▶ WHAT TO DO: Swap "chart" for "graph" throughout the records below and write them out again with everything else unchanged. Leave the pictures out.

Chart interpretation exercises:
:::::

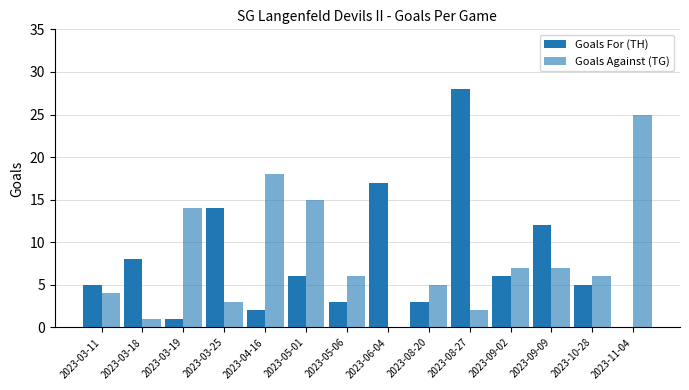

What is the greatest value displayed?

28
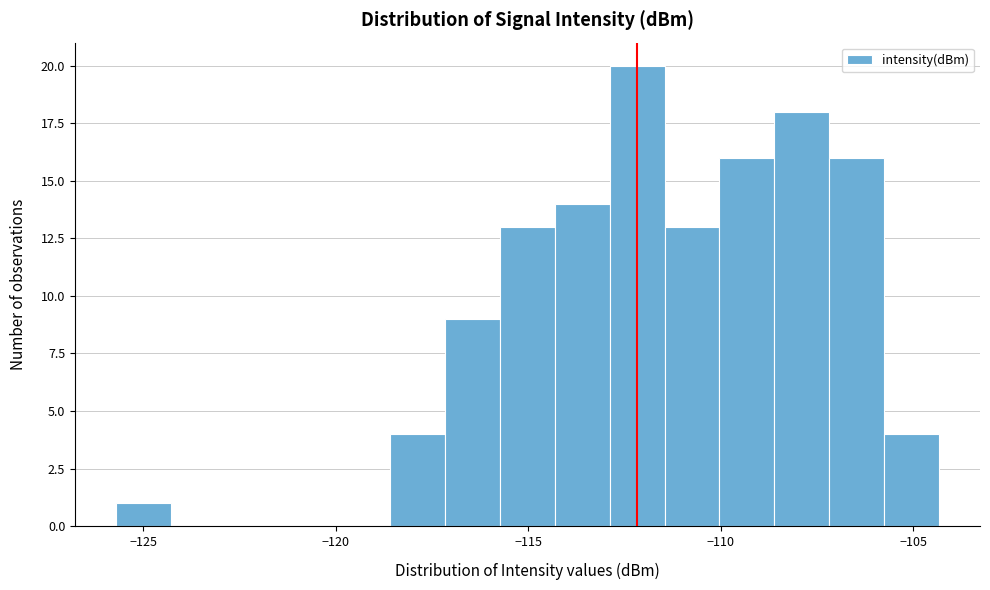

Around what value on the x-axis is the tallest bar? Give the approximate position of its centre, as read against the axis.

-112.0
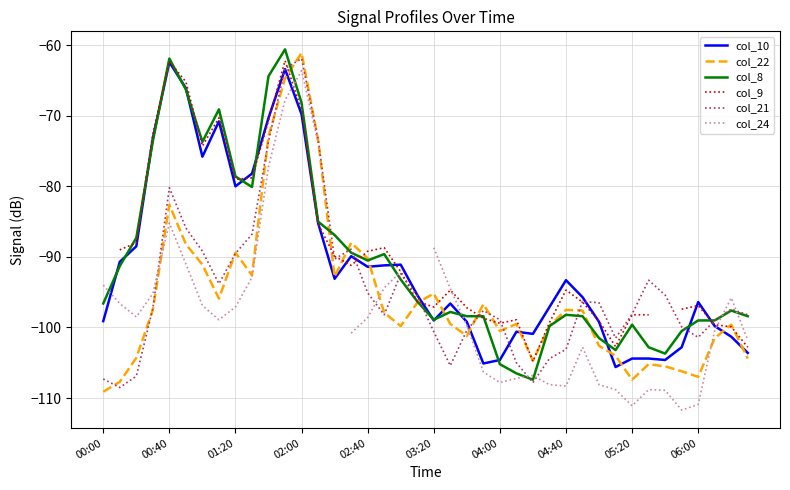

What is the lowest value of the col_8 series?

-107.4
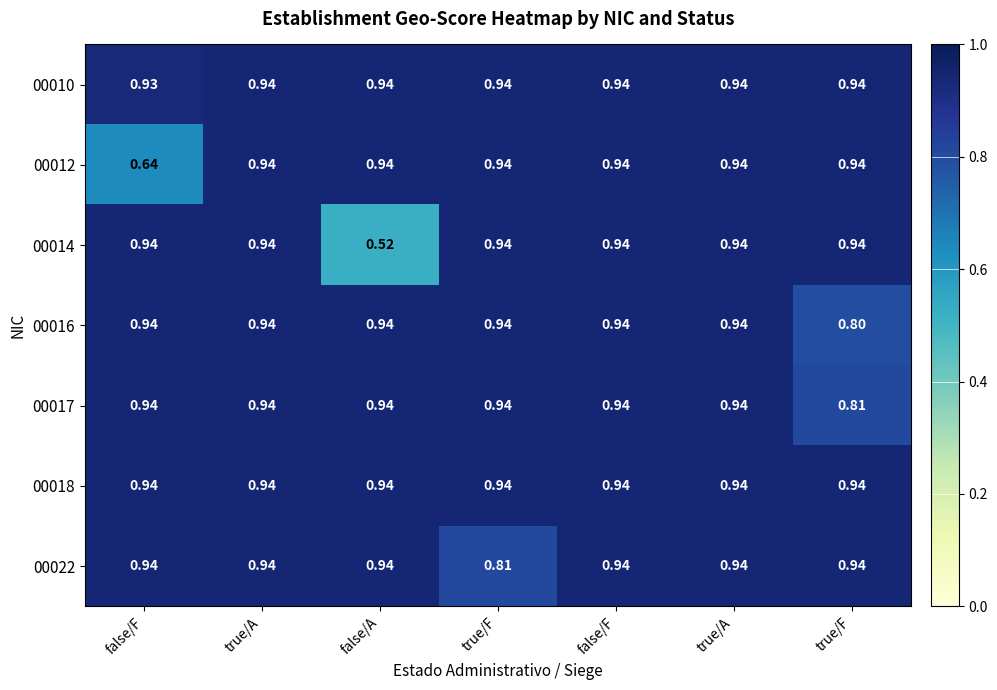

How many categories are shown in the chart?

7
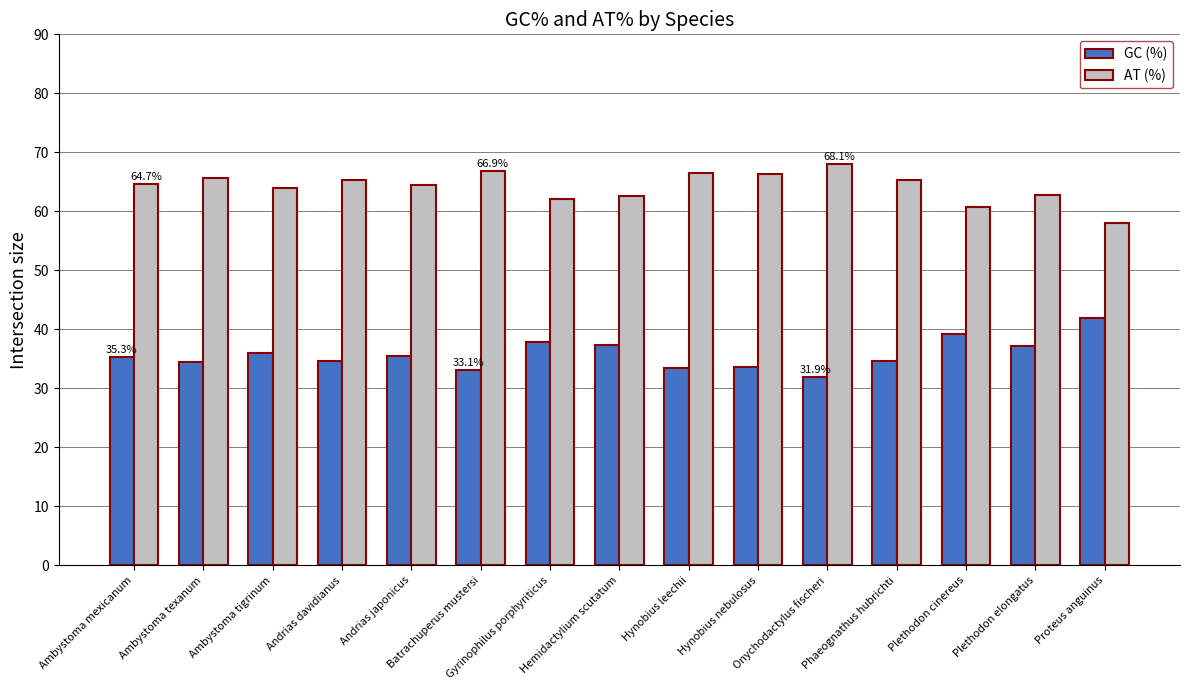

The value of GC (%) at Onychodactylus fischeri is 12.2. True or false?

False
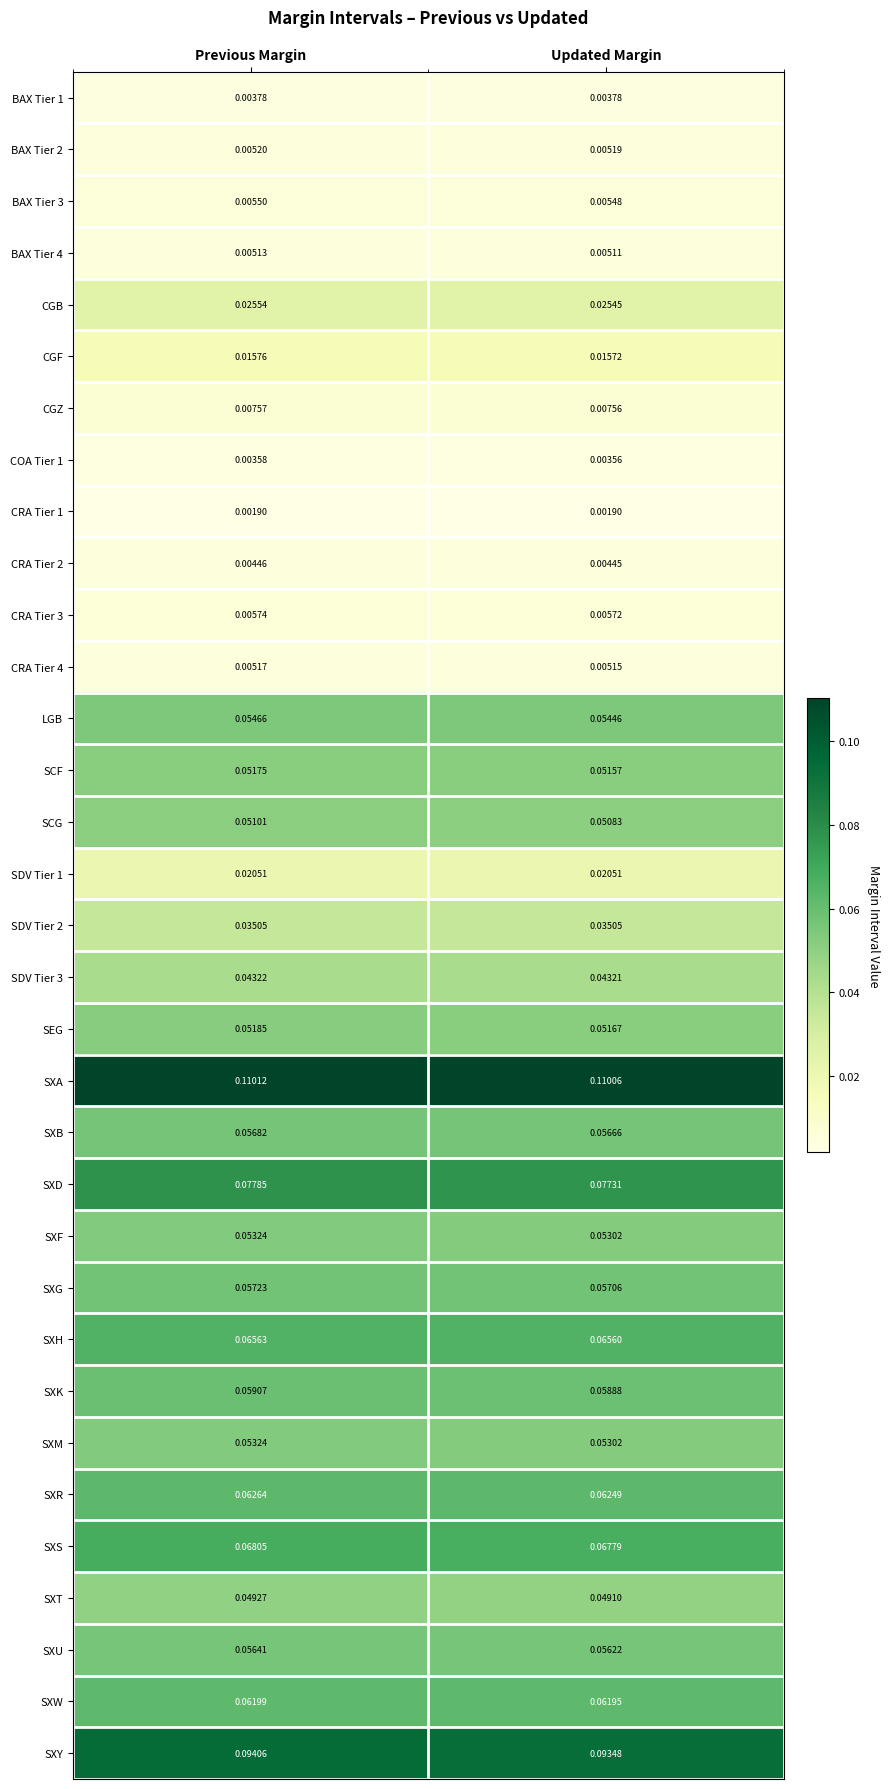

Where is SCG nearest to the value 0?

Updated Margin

:::::

▶ EXERCISE ANSWER:
What is the greatest value displayed?

28

Around what value on the x-axis is the tallest bar? Give the approximate position of its centre, as read against the axis.

-112.0

What is the lowest value of the col_8 series?

-107.4

How many categories are shown in the graph?

7

The value of GC (%) at Onychodactylus fischeri is 12.2. True or false?

False

Where is SCG nearest to the value 0?

Updated Margin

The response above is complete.